Posted on Hot Copper today
What is going on?
Hi Dino3
I was talking to the ATO Superannuation area (Ph 131020) at about 9.00AM this morning
The young lady I spoke to seemed somewhat unsure of herself but said she had seen circulars around her department which indicated the 50% reduction had been extended to the 2010/11 year but when I asked her where I could find it on the ATO website she referred me to the following
“The government has announced changes that, if agreed to by parliament, will extend the reduction in the minimum payment amounts until 2010-11. We will publish updated guidance if these announced changes become law.”
When I pointed out that wording was not definite enough for me she put me onto Superannuation specialist(Michael)
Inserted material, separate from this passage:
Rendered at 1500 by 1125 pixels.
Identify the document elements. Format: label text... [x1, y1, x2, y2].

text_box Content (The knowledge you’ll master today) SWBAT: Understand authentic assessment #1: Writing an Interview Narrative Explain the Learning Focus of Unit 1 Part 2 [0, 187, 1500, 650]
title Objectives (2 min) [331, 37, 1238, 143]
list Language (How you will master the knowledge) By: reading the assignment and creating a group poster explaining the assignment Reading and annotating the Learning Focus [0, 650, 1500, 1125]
who confirmed that the extension has not as yet become law
He commented that the government is now in caretaker mode and depending on who wins the election it may never become law
I would be very interested to know the source of the email you received confirming that it has become law
Vince
Hi Vince
Many thanks for your comment. The source of the announcement is a Government media release and the changes necessary will be to the Regulations rather than the Act. Even so, the Regulations still have to be tabled in Parliament (they don’t have to be voted upon, just that no one objects within, I think, 14 days of tabling the regulations) which will now have to wait until after the election.
If you read the article in full, you will see that I outline that the regulations have to be amended before the extension takes effect, and that I quote from the Government’s 30 June 2010 media release.
The Government indicated that this amendment would be made as soon as possible into this financial year, so it was safe to assume those Regulations would have been made by now (if the election had not been announced).
I doubt that the Coalition would renege on this promise, but I will include a note at the top of the article that the regulations have not yet been amended due to the election announcement.
Even so, I stand by the accuracy of the article as announced by the Government, and outlined in the body of the article.
Regards
Trish
Hi Vince
The regulations have now been amended giving effect to the extension of the pension paymenr relief. For more information refer to http://www.austlii.edu.au/au/legis/cth/consol_reg/sir1994582/sch7.html
Regards
Trish
Thanks very much for this definitive information – it is REALLY useful, and not available anywhere else that I could find. Greatly appreciate the information you provide.